So it should come as no surprise that one of the most iconic moments of his playing career is bolstered by a backstory of people doubting him. 

Episode 3 of “The Last Dance” offers an inside account of invisible tensions between Jordan and local Chicago media members in the buildup to him hitting “The Shot” (Part 1) over Craig Ehlo in Game 5 of the 1989 Eastern Conference first round series against the Cleveland Cavaliers. 

“So game’s (Game 5) about to start and there were two other beat writers. Beat writer from the Sun-Times, Lacy Banks. And Kent McDill from the (Daily) Herald, and me,” said Sam Smith, then a reporter for the Chicago Tribune, in the documentary. “Lacy has picked the Cavs to sweep in three. Kent has picked the Cavs to win in four. And I had picked the Cavs to win in five.

“Game’s just about to start. And Michael walks over to Lacy and points to him and says, ‘We took care of you.’ Then he Looks at Kent and says, ‘We took care of you.’ And he looks at me and says, ‘We take care of you today.’”

The rest is history. Jordan scored 44 points in the game (he finished the series averaging 39.8 points), the last of which came on a gravity-defying jumper that clinched it for the underdog, sixth-seeded Bulls — who lost all six regular season matchups with Cleveland — at the buzzer.

 

Ehlo’s name is forever etched into Bulls lore. But ask Jordan and then-Cavalier Ron Harper, and he should have never been defending Jordan in the first place.

“They had Craig Ehlo on me at the time, which, in all honesty, was a mistake,” Jordan said in the documentary. “Because the guy that played me better was Ron Harper.”
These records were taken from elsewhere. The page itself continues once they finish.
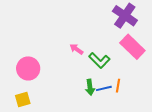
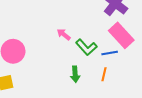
blue line: (104, 88) -> (110, 53), moved

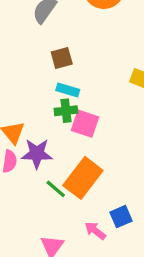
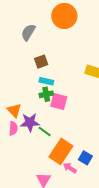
orange rectangle: (83, 178) -> (61, 151), moved
green line: (56, 189) -> (45, 131), moved
blue square: (121, 217) -> (85, 158), turned -32

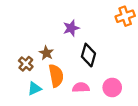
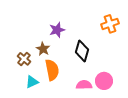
orange cross: (125, 16) -> (110, 24), moved
purple star: (71, 28) -> (57, 30), moved
pink semicircle: (81, 87) -> (84, 85), moved

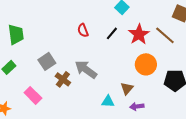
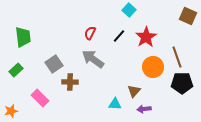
red semicircle: (83, 30) -> (90, 33), turned 48
brown line: (165, 35) -> (177, 57), moved, turned 30
gray arrow: (86, 69) -> (93, 59), moved
brown cross: (63, 79) -> (70, 82), turned -35

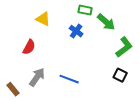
“We up by one. I said, ‘Coach, I got MJ. I got MJ,’” Harper said in a present-day interview. “So the coach tells me, 'I’m going to put Ehlo on MJ.' And I’m like, ‘Yeah, OK, whatever. F**k this bulls**t.’”
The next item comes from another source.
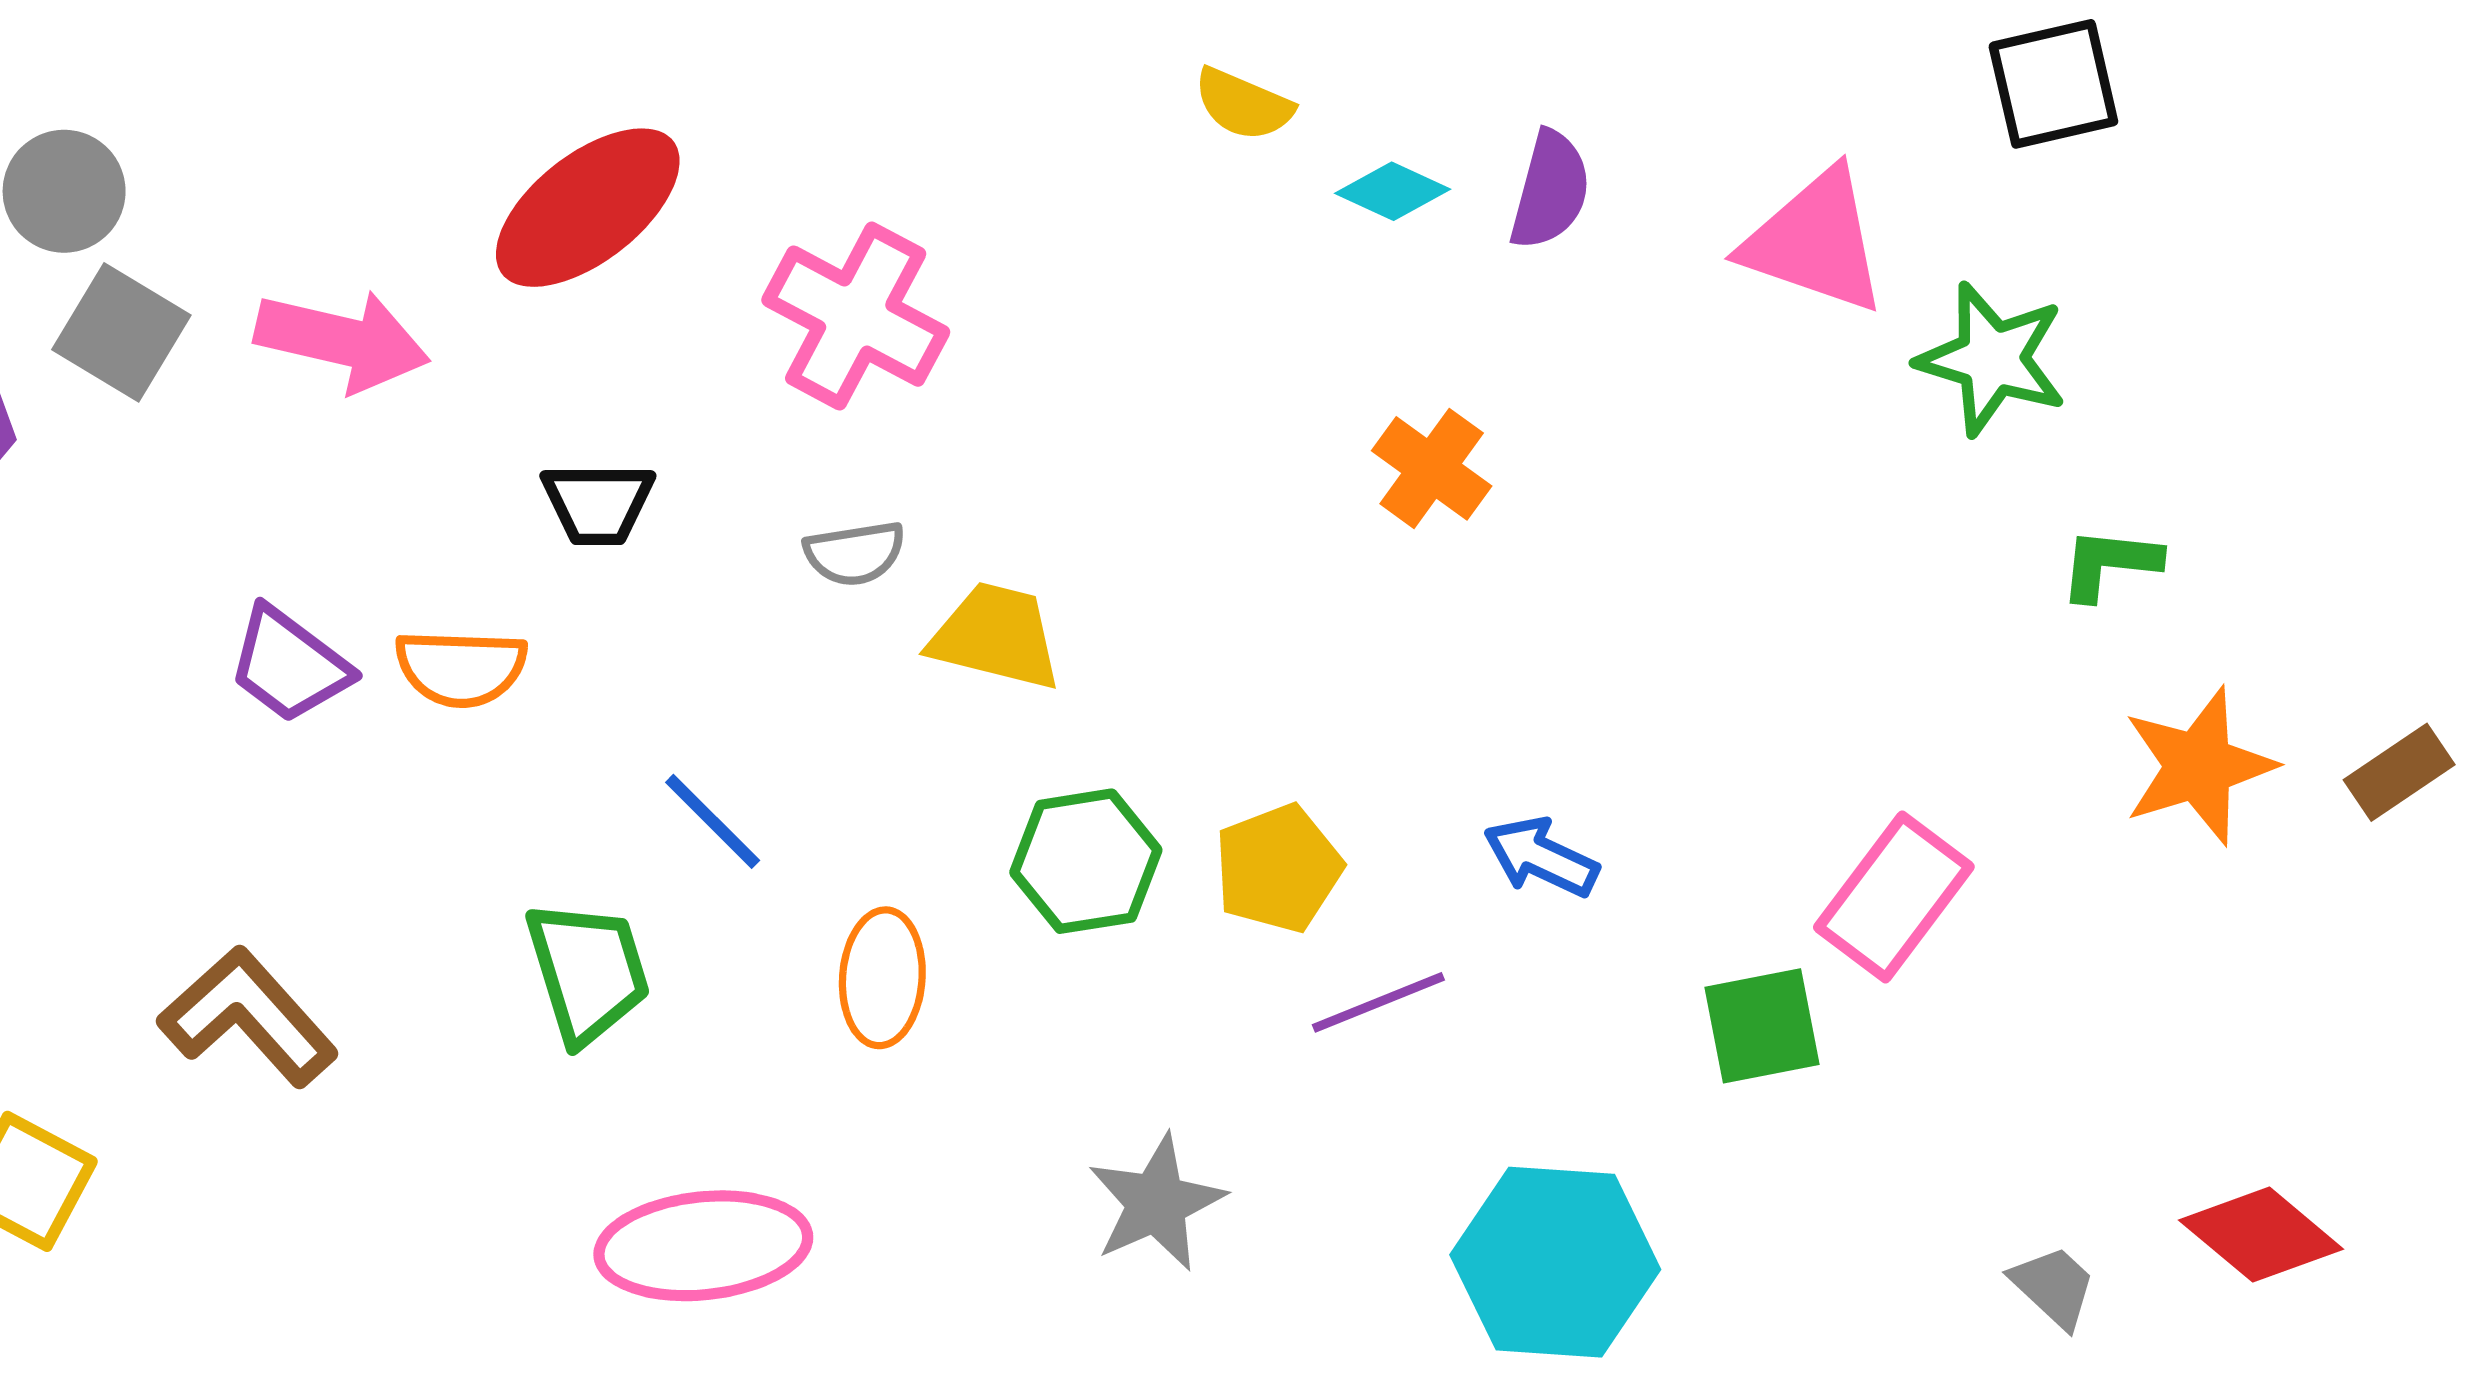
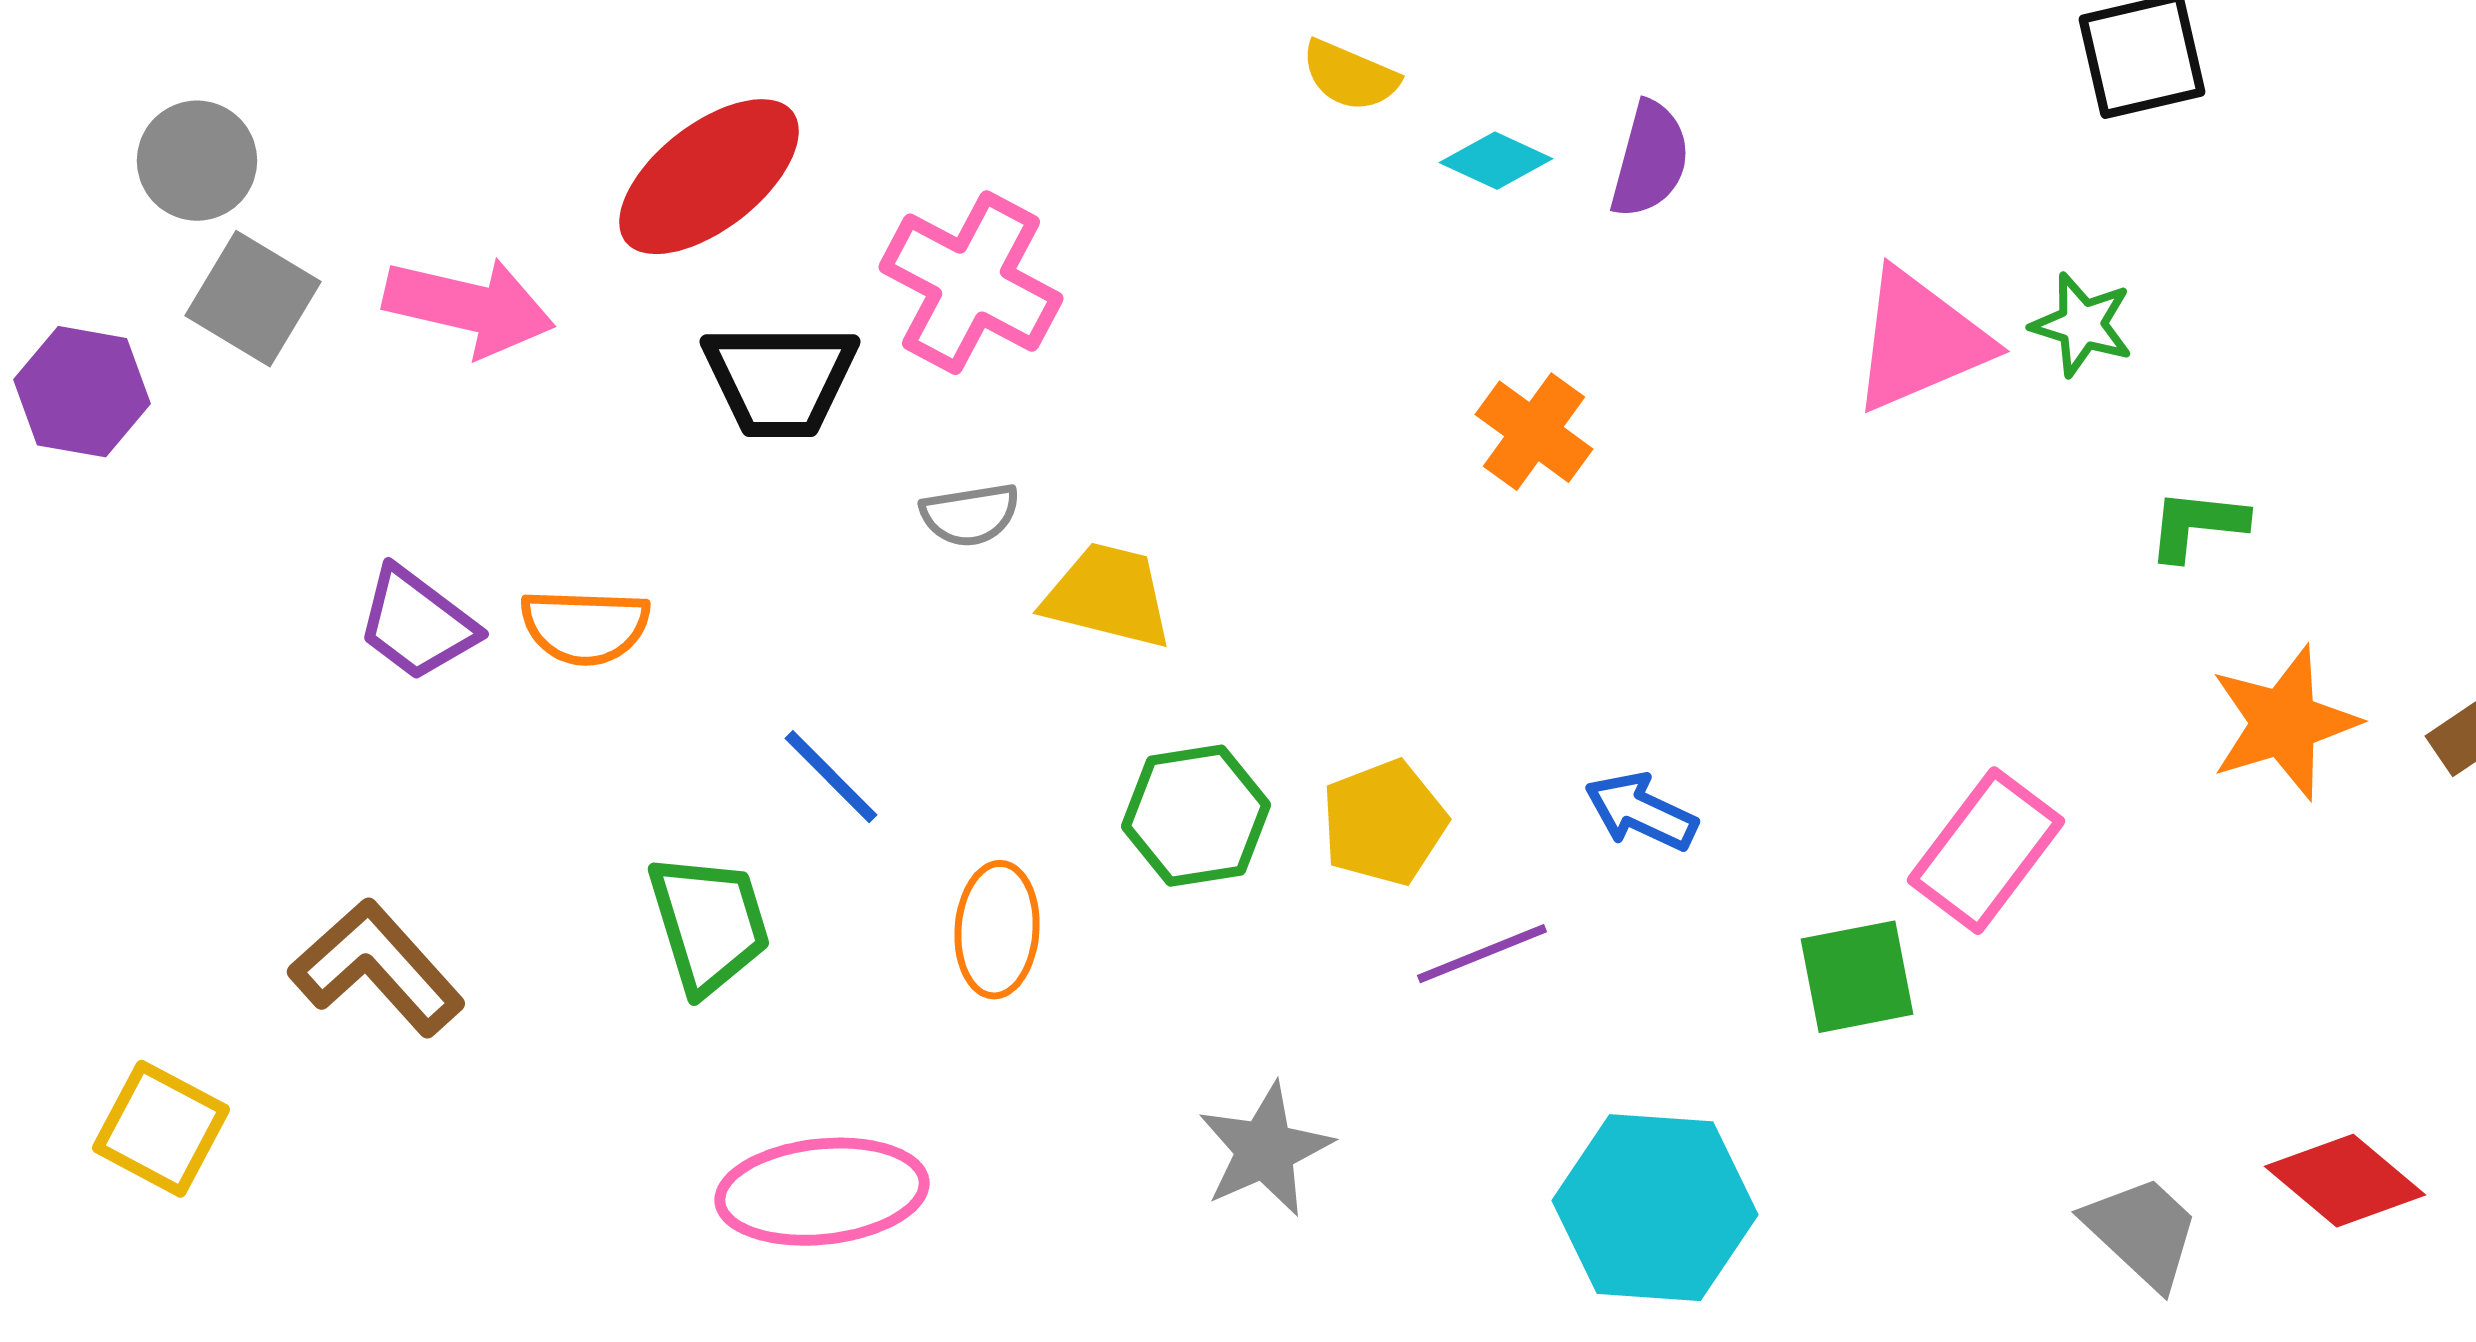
pink triangle: (1815, 241) -> (1920, 341), moved, turned -42
green star: (1992, 359) -> (2082, 325), size x0.7
black trapezoid: (598, 503) -> (780, 380), moved, size x1.4
gray trapezoid: (2053, 1287) -> (2142, 1232), size x1.4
F this BS, indeed. Harper eventually won three titles during the Bulls’ second three-peat in a complementary role as the team’s starting point guard. Ehlo is still best known for “The Shot.”

The Bulls went on to fall to the Bad Boy Pistons in the 1989 Eastern Conference finals in six games, which was also detailed in Episode 3. But Jordan was just getting started.